=== ABOUT THIS EXERCISE ===
Each line at or after the one containing "ser Stories" should be transcribed exactly, up to and including the final line of the data.

=== WORKING DATA ===
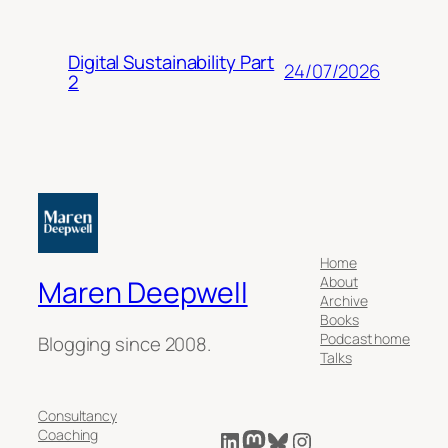
Digital Sustainability Part
24/07/2026
2
Home
About
Maren Deepwell
Archive
Books
Podcast home
Blogging since 2008.
Talks
Consultancy
LinkedIn
Mastodon
Bluesky
Instagram
Coaching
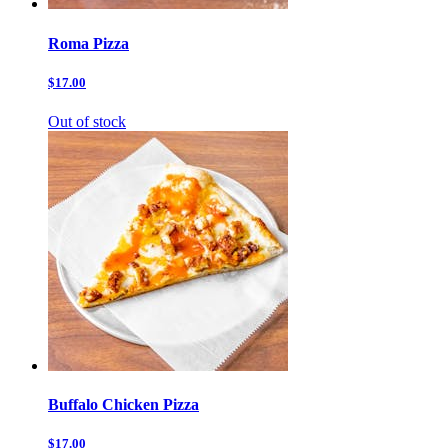
Roma Pizza
$17.00
Out of stock
Buffalo Chicken Pizza
$17.00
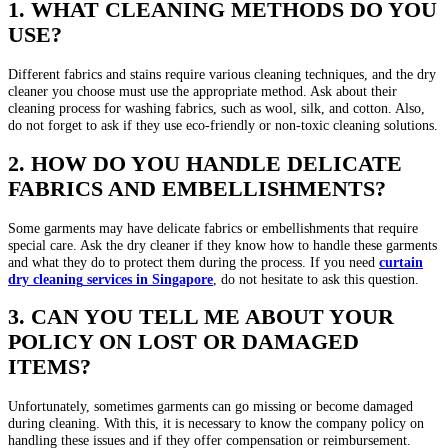
1. WHAT CLEANING METHODS DO YOU
USE?
Different fabrics and stains require various cleaning techniques, and the dry
cleaner you choose must use the appropriate method. Ask about their
cleaning process for washing fabrics, such as wool, silk, and cotton. Also,
do not forget to ask if they use eco-friendly or non-toxic cleaning solutions.
2. HOW DO YOU HANDLE DELICATE
FABRICS AND EMBELLISHMENTS?
Some garments may have delicate fabrics or embellishments that require
special care. Ask the dry cleaner if they know how to handle these garments
and what they do to protect them during the process. If you need
curtain
dry cleaning
services in
Singapore
, do not hesitate to ask this question.
3. CAN YOU TELL ME ABOUT YOUR
POLICY ON LOST OR DAMAGED
ITEMS?
Unfortunately, sometimes garments can go missing or become damaged
during cleaning. With this, it is necessary to know the company policy on
handling these issues and if they offer compensation or reimbursement.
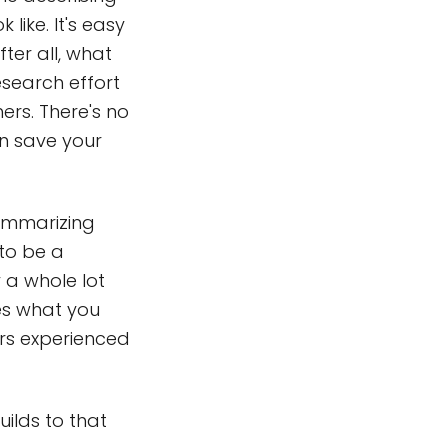
like. It's easy
ter all, what
esearch effort
rs. There's no
n save your
ummarizing
 to be a
y a whole lot
es what you
ars experienced
uilds to that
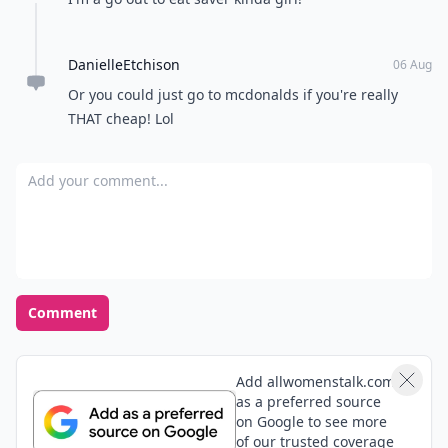
DanielleEtchison
06 Aug
Or you could just go to mcdonalds if you're really
THAT cheap! Lol
Add your comment
Comment
Add allwomenstalk.com
as a preferred source
on Google to see more
of our trusted coverage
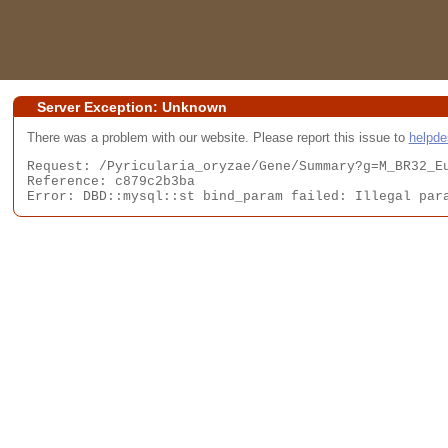
Server Exception: Unknown
There was a problem with our website. Please report this issue to
helpd
Request: /Pyricularia_oryzae/Gene/Summary?g=M_BR32_Eu
Reference: c879c2b3ba

Error: DBD::mysql::st bind_param failed: Illegal par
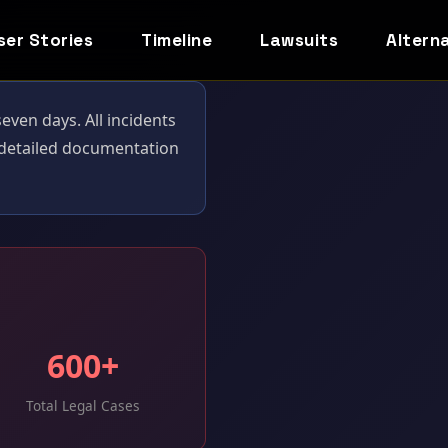
ser Stories
Timeline
Lawsuits
Altern
ven days. All incidents
r detailed documentation
600+
Total Legal Cases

=== YOUR RESPONSE ===
ser Stories
Timeline
Lawsuits
Altern
ven days. All incidents
r detailed documentation
600+
Total Legal Cases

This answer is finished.